The principal reason is social media, which is immune to the kind of politicization of South Korea-Japan relations that characterizes mainstream media coverage. Young people pay little attention to major media. By the same token, people who are not on social media have no idea about this third Korean wave.
It’s not clear if the reliance on social media is also the reason why the mainstream media doesn’t cover it in depth, but in any case they almost never mention all the K-pop groups that routinely sell out arenas and stadiums in Japan. BTS, the most successful K-pop group in the world at the moment, released its fourth consecutive No. 1 single in Japan on July 3, setting a new weekly sales record, according to Oricon Inc. In terms of attendance, TVXQ was the biggest concert draw in Japan in 2018.
This aspect of the relationship does not register in most mainstream media surveys. According to recent data compiled by the East Asia Institute and nonprofit organization Genron that was quoted in the Mainichi Shimbun, 31.7 percent of South Koreans had a favorable image of Japan, while only 20 percent of Japanese felt the same about South Korea, a comparative ratio that doesn’t really align with the consumer actions reported by the media. Or maybe it’s simply a matter of national sensibility. As one Korean academic told the newspaper, Japanese young people may go along with the mainstream when it comes to politics (or answering vague survey questions), but they also know what they like.
One thing seems clear, however. The rift could have a very bad economic effect on Japan. In the past, Japan has been the net winner in Japan-Korea tourist exchange — South Koreans are second only to Chinese in terms of visitors — but a July 31 article in the Nagasaki Shimbun detailed a huge drop in tourist trade on the island of Tsushima, normally a popular destination for Koreans, with some accommodations reporting that reservations are expected to be down as much as 90 percent year on year. Since July, ferry trips between South Korea and Japan are routinely canceled.
South Korea is clearly at a disadvantage right now, but Japan could lose more economically in the long run.

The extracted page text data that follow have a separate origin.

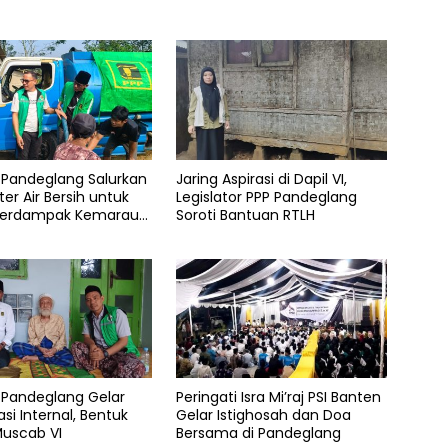
 Pandeglang Salurkan
Jaring Aspirasi di Dapil VI,
iter Air Bersih untuk
Legislator PPP Pandeglang
Terdampak Kemarau
Soroti Bantuan RTLH
 Pandeglang Gelar
Peringati Isra Mi’raj PSI Banten
asi Internal, Bentuk
Gelar Istighosah dan Doa
Muscab VI
Bersama di Pandeglang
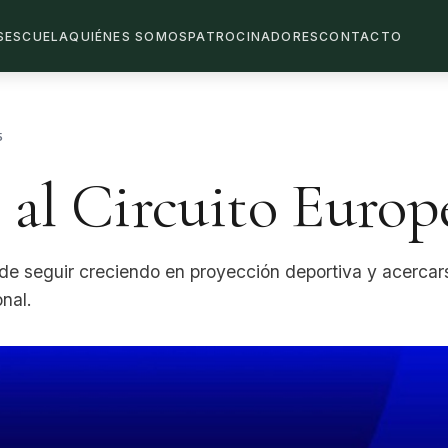
S
ESCUELA
QUIÉNES SOMOS
PATROCINADORES
CONTACTO
5
 al Circuito Europ
 de seguir creciendo en proyección deportiva y acercar
onal.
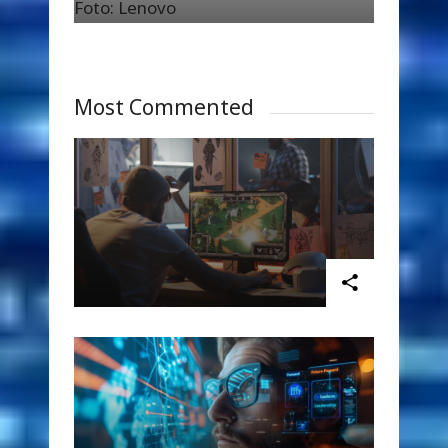
Foto: Lenovo
Most Commented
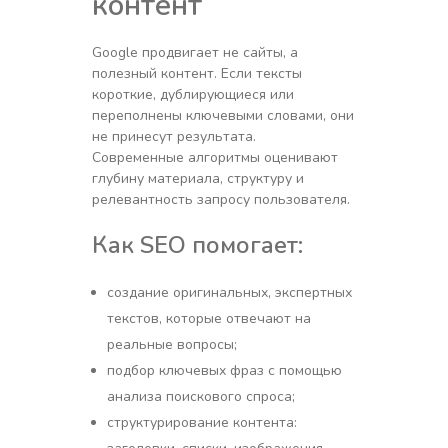
контент
Google продвигает не сайты, а
полезный контент. Если тексты
короткие, дублирующиеся или
переполнены ключевыми словами, они
не принесут результата.
Современные алгоритмы оценивают
глубину материала, структуру и
релевантность запросу пользователя.
Как SEO помогает:
создание оригинальных, экспертных
текстов, которые отвечают на
реальные вопросы;
подбор ключевых фраз с помощью
анализа поискового спроса;
структурирование контента:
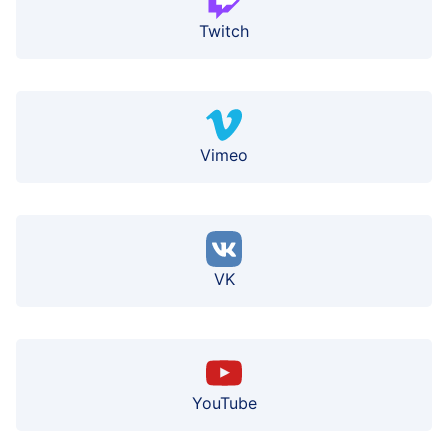
Twitch
Vimeo
VK
YouTube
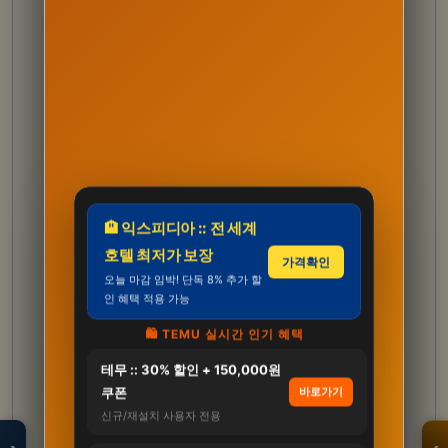
🏨 익스피디아 :: 전 세계
호텔 최저가 보장
가격확인
오늘 마감 임박! 단독 8% 추가 할
인 혜택 적용 가능
🛍️ TEMU 실시간 인기 혜택
테무 :: 30% 할인 + 150,000원
모두의백화점
명품 · 패션 · 생활
쿠폰
바로가기
총집합 보기
신규/재설치 사용자 전용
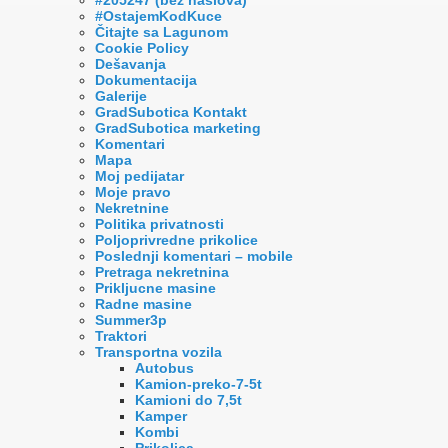
#OstajemKodKuce
Čitajte sa Lagunom
Cookie Policy
Dešavanja
Dokumentacija
Galerije
GradSubotica Kontakt
GradSubotica marketing
Komentari
Mapa
Moj pedijatar
Moje pravo
Nekretnine
Politika privatnosti
Poljoprivredne prikolice
Poslednji komentari – mobile
Pretraga nekretnina
Prikljucne masine
Radne masine
Summer3p
Traktori
Transportna vozila
Autobus
Kamion-preko-7-5t
Kamioni do 7,5t
Kamper
Kombi
Prikolica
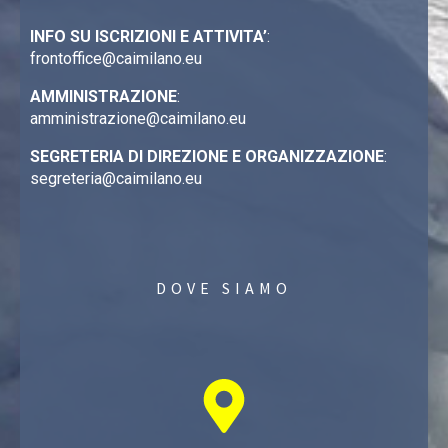
INFO SU ISCRIZIONI E ATTIVITA’
:
frontoffice@caimilano.eu
AMMINISTRAZIONE
:
amministrazione@caimilano.eu
SEGRETERIA DI DIREZIONE E ORGANIZZAZIONE
:
segreteria@caimilano.eu
DOVE SIAMO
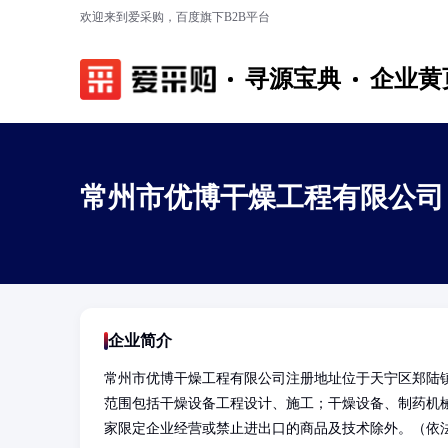
欢迎来到爱采购，百度旗下B2B平台
寻源宝典
企业黄
常州市优博干燥工程有限公司
企业简介
常州市优博干燥工程有限公司注册地址位于天宁区郑陆
范围包括干燥设备工程设计、施工；干燥设备、制药机
家限定企业经营或禁止进出口的商品及技术除外。（依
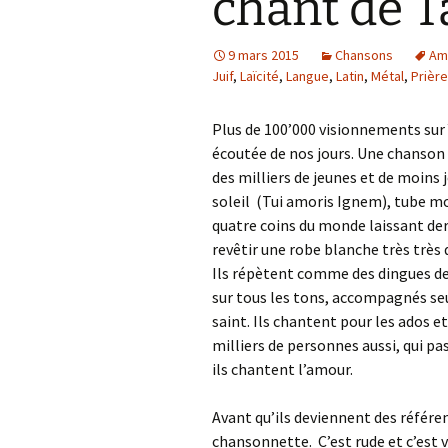
chant de T
9 mars 2015
Chansons
Am
Juif
,
Laïcité
,
Langue
,
Latin
,
Métal
,
Prière
Plus de 100’000 visionnements sur Y
écoutée de nos jours. Une chanson
des milliers de jeunes et de moins 
soleil (Tui amoris Ignem), tube mo
quatre coins du monde laissant der
revêtir une robe blanche très très 
Ils répètent comme des dingues de
sur tous les tons, accompagnés se
saint. Ils chantent pour les ados e
milliers de personnes aussi, qui pa
ils chantent l’amour.
Avant qu’ils deviennent des référen
chansonnette. C’est rude et c’est v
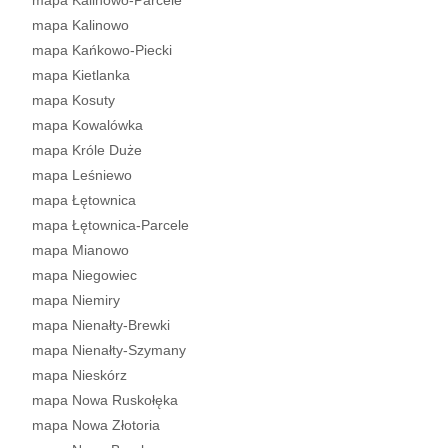
mapa Kalinowo-Parcele
mapa Kalinowo
mapa Kańkowo-Piecki
mapa Kietlanka
mapa Kosuty
mapa Kowalówka
mapa Króle Duże
mapa Leśniewo
mapa Łętownica
mapa Łętownica-Parcele
mapa Mianowo
mapa Niegowiec
mapa Niemiry
mapa Nienałty-Brewki
mapa Nienałty-Szymany
mapa Nieskórz
mapa Nowa Ruskołęka
mapa Nowa Złotoria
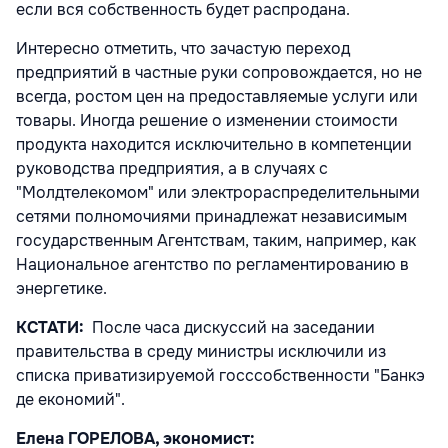
если вся собственность будет распродана.
Интересно отметить, что зачастую переход
предприятий в частные руки сопровождается, но не
всегда, ростом цен на предоставляемые услуги или
товары. Иногда решение о изменении стоимости
продукта находится исключительно в компетенции
руководства предприятия, а в случаях с
"Молдтелекомом" или электрораспределительными
сетями полномочиями принадлежат независимым
государственным Агентствам, таким, например, как
Национальное агентство по регламентированию в
энергетике.
КСТАТИ:
После часа дискуссий на заседании
правительства в среду министры исключили из
списка приватизируемой госссобственности "Банкэ
де економий".
Елена ГОРЕЛОВА, экономист:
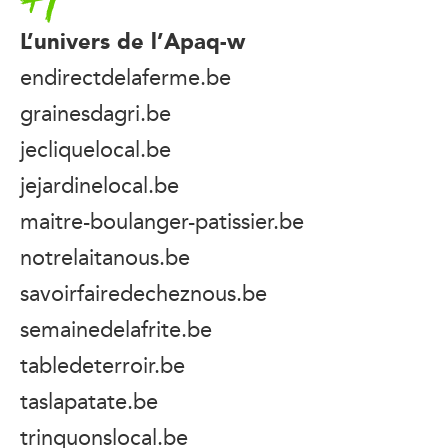
L’univers de l’Apaq-w
endirectdelaferme.be
grainesdagri.be
jecliquelocal.be
jejardinelocal.be
maitre-boulanger-patissier.be
notrelaitanous.be
savoirfairedecheznous.be
semainedelafrite.be
tabledeterroir.be
taslapatate.be
trinquonslocal.be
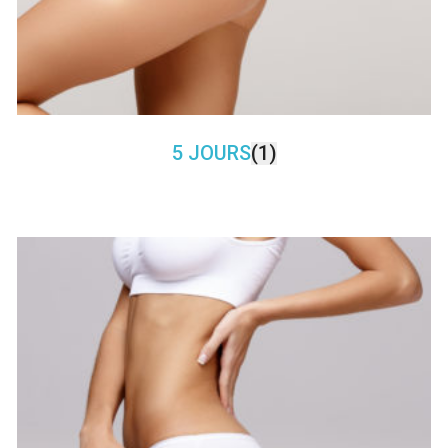
5 JOURS
(1)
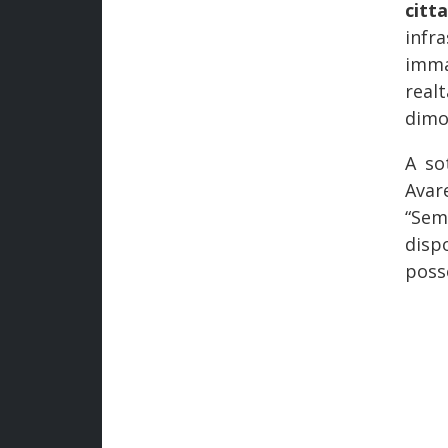
citta
infr
imma
real
dimo
A so
Avar
“Sem
disp
poss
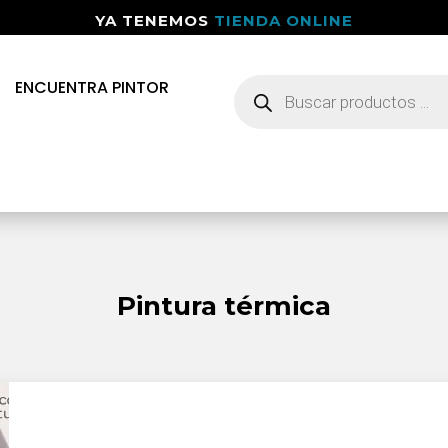
YA TENEMOS
TIENDA ONLINE
Búsqueda
ENCUENTRA PINTOR
de
productos
Pintura térmica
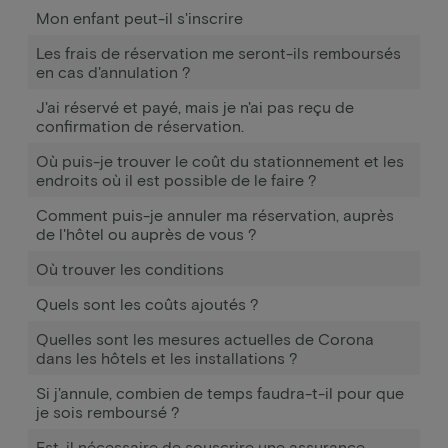
Mon enfant peut-il s'inscrire
Les frais de réservation me seront-ils remboursés
en cas d'annulation ?
J'ai réservé et payé, mais je n'ai pas reçu de
confirmation de réservation.
Où puis-je trouver le coût du stationnement et les
endroits où il est possible de le faire ?
Comment puis-je annuler ma réservation, auprès
de l'hôtel ou auprès de vous ?
Où trouver les conditions
Quels sont les coûts ajoutés ?
Quelles sont les mesures actuelles de Corona
dans les hôtels et les installations ?
Si j'annule, combien de temps faudra-t-il pour que
je sois remboursé ?
Est-il nécessaire de souscrire une assurance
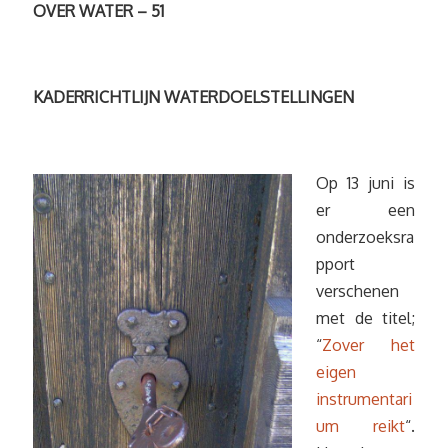
OVER WATER – 51
KADERRICHTLIJN WATERDOELSTELLINGEN
Op 13 juni is
er een
onderzoeksra
pport
verschenen
met de titel;
“
Zover het
eigen
instrumentari
um reikt
“.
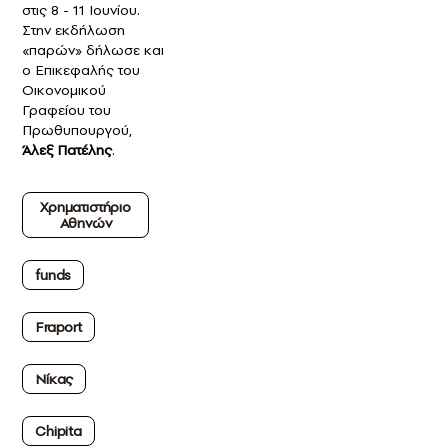
στις 8 - 11 Ιουνίου.
Στην εκδήλωση
«παρών» δήλωσε και
ο Επικεφαλής του
Οικονομικού
Γραφείου του
Πρωθυπουργού,
Άλεξ Πατέλης
.
Χρηματιστήριο
Αθηνών
funds
Fraport
Νίκας
Chipita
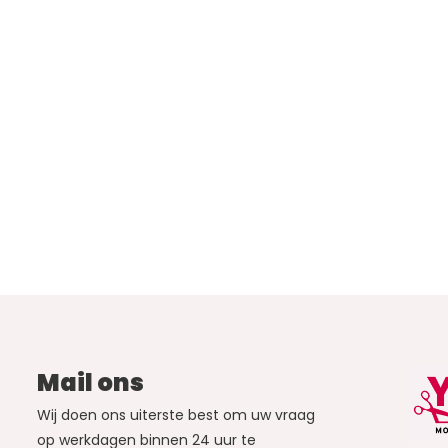
Mail ons
Wij doen ons uiterste best om uw vraag
op werkdagen binnen 24 uur te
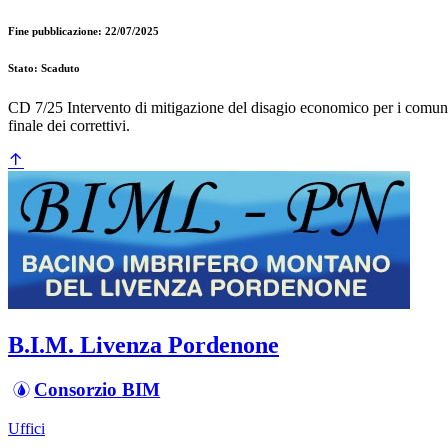
Fine pubblicazione: 22/07/2025
Stato: Scaduto
CD 7/25 Intervento di mitigazione del disagio economico per i comuni
finale dei correttivi.
B.I.M. Livenza Pordenone
Consorzio BIM
Uffici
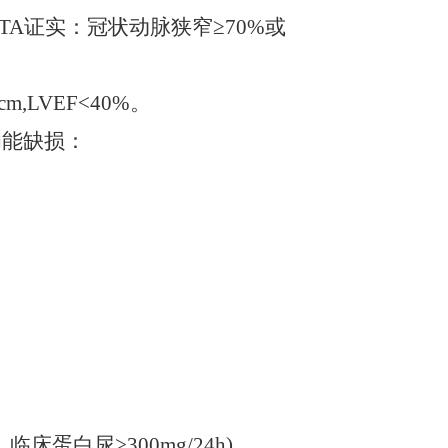
TA证实：冠状动脉狭窄≥70%或
LVEF<40%。
功能缺损：
,临床蛋白尿>300mg/24h)。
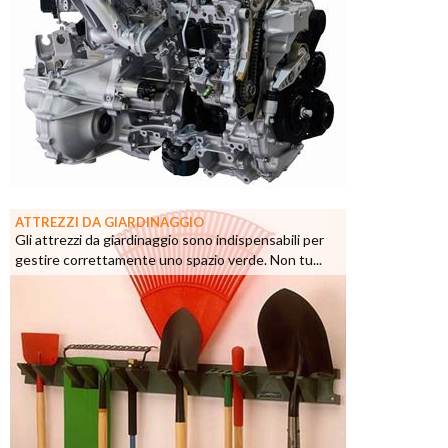
ATTREZZI DA GIARDINAGGIO
Gli attrezzi da giardinaggio sono indispensabili per
gestire correttamente uno spazio verde. Non tu...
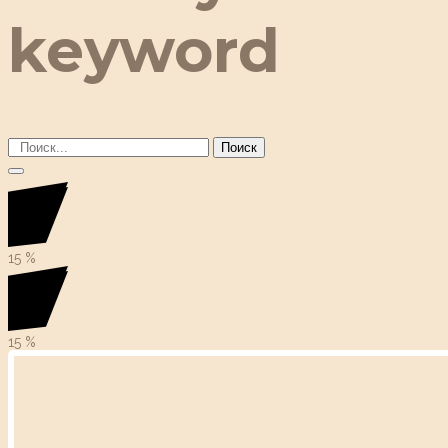
keyword
Поиск
15
%
15
%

The Japanese press characterizes current Korean popular sentiment as being “anti-Japanese,” but it might be more accurate to describe it as being anti-Japanese government, which seems intent on winning a point rather than working toward a solution.
During a discussion of the matter on the web news program DemocraTV on Aug. 3, former Asahi Shimbun reporter Mieko Takenobu pointed out that even her old employer, usually characterized as “liberal,” is demonizing Moon. By reflexively supporting the government line, Japanese media may not be doing the Japanese public any favors.